General Electric Company (GE) has announced that it is halting construction of its Aurora, Colorado thin-film solar manufacturing plant for at least 18 months. The $300 million facility was planned to be the country’s largest solar factory. The decision is bad news for the construction workers attached to the project, but it is not necessarily bad news for GE. On the contrary, GE made the right call in signaling that it doesn’t want to jump the gun on an uncompetitive technology and instead wants to go back to invest in more innovation. The company deserves credit for having the foresight to make that hard but prudent decision.
GE’s need for more innovation comes down to two simpler needs: the company’s solar panels need better performance and lower costs. Thin-film solar panels – a promising technology made possible by years of federal government investment and development – are flexible and can thus be applied to a variety of surfaces. By using a cadmium-telluride compound in lieu of traditional silicon, thin-film panels are also cheaper to make than conventional panels. But while cheap panel for panel, thin-film also have lower solar conversion efficiencies than traditional silicon-based solar panels. So on a cost per watt basis, thin-film is less competitive. Companies like GE assumed that they could make up some of this cost difference by implementing relatively lower cost manufacturing practices and economies of scale. “The only barrier, or so these companies thought,” MIT Technology Review notes, “was scaling up production enough to achieve the right economies of scale.” Unfortunately for thin-film proponents, the price of silicon panels has continuously fallen in recent years – due in no small part to Chinese green mercantilism.

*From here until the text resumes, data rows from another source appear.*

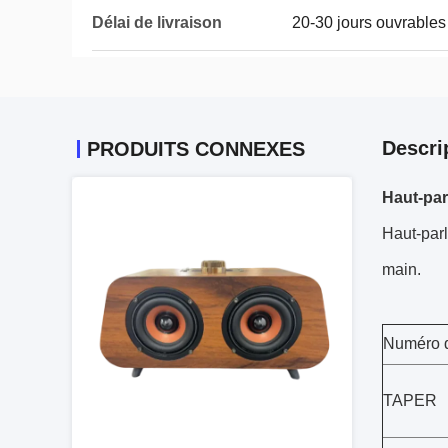
Délai de livraison
20-30 jours ouvrables
Descri
PRODUITS CONNEXES
Haut-par
Haut-parl
main.
Numéro d
TAPER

So even with economies of scale, thin-film still couldn’t compete with silicon-based solar panels, to say nothing of fossil fuels.
In stopping construction of its Colorado plant, GE has thus come to recognize that simply scaling up production is not a feasible way to make thin-film panels competitive. “You can’t rely on low-cost manufacturing alone,” Danielle Merfeld, head of renewables at GE Power and Water, stated in the aftermath of the announcement. “You also need high-performing panels.” Indeed, what is needed is thin-film panels that are both cheap and energy efficient and only robust technological innovation can accomplish that. Fortunately, GE recognizes this too: “We are banking on the fact that with the technology improvement and our investment in technology today,” Merfeld also noted, “we will put out more competitive products coming out of that factory.”
Ultimately, the GE decision is a telling indication of how economies of scale and the subsidies driving it are often not enough to make clean energy competitive in the energy market. GE is lucky to be a large enough company that it can afford to return to the lab after seeing the writing on the wall, but smaller companies do not have that luxury. Now more than ever, there is thus a pressing need for 1) government support for clean energy companies as they innovate and seek to bridge the technology development valleys of death, and 2) greater public and private sector recognition of the primacy of innovation in clean tech competitiveness.